The introduction of an ad server is just a piece of the larger puzzle in Lenovo’s strategy, which began about 18 months ago. This is when the business put together a center of excellence within its global media team. The marketers in this center were given the important task of finding a more efficient way to allocate Lenovo’s online advertising budget. These dollars had grown to a significant portion of the company’s overall ad budget. 

“Digital has become such a big component of our media allocation that having people who have that sort of experience was key in order to guide our investments moving forward,” said Corteville. “We felt it was better to have that expertise within the four walls of Lenovo versus being reliant on different partners.”

This points to a larger trend, although it’s happening a bit gradually, where advertisers are taking more control over their investments.

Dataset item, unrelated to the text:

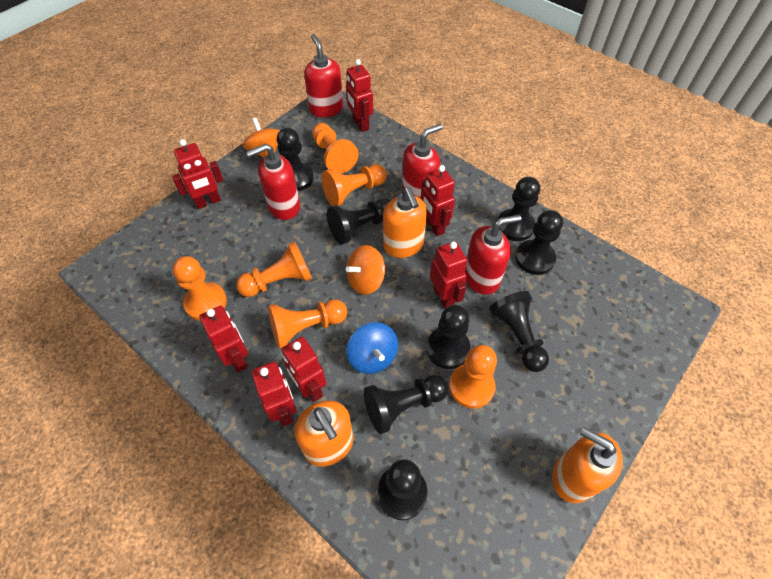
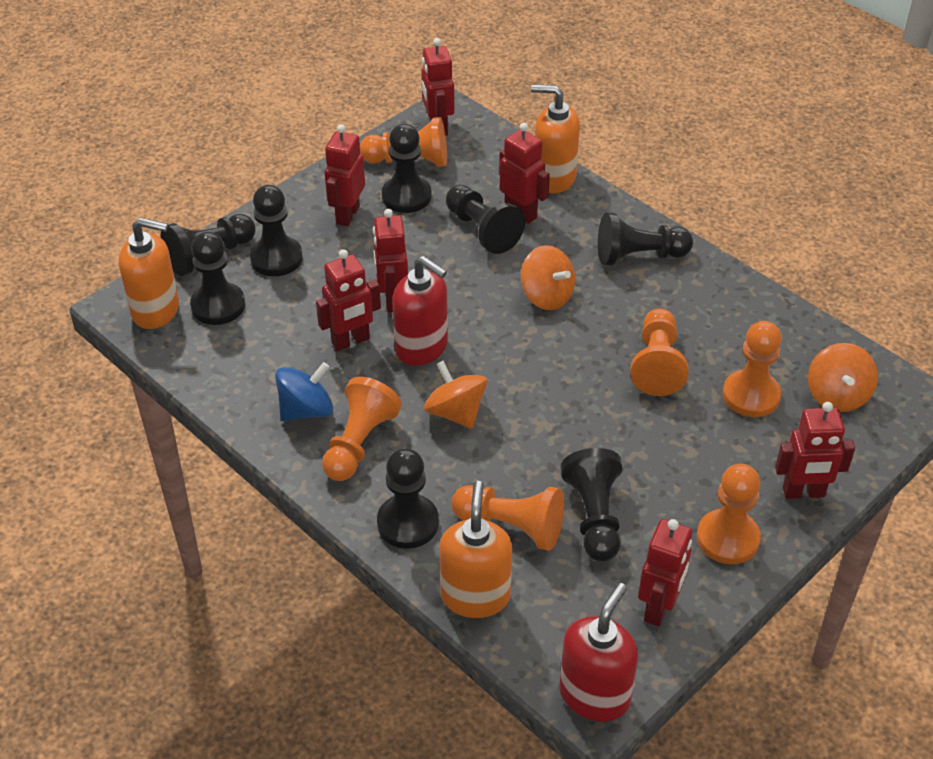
orange spinning top: 2 -> 3
red soap dispenser: 4 -> 2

“There’s been a really interesting change in the industry over the last couple of years where the level of education has balanced between agencies, tech providers and clients,” Clare Ritchie, svp of global programmatic and in-housing at Omnicom Media Group, said at an event hosted by New Digital Age last month. “There’s been so much investment into knowledge that we’re actually at a point where we’re having really interesting conversations, some of which for us are client-led, sometimes it’s tech-led and at other times it’s a partnership. That’s been a long time coming.”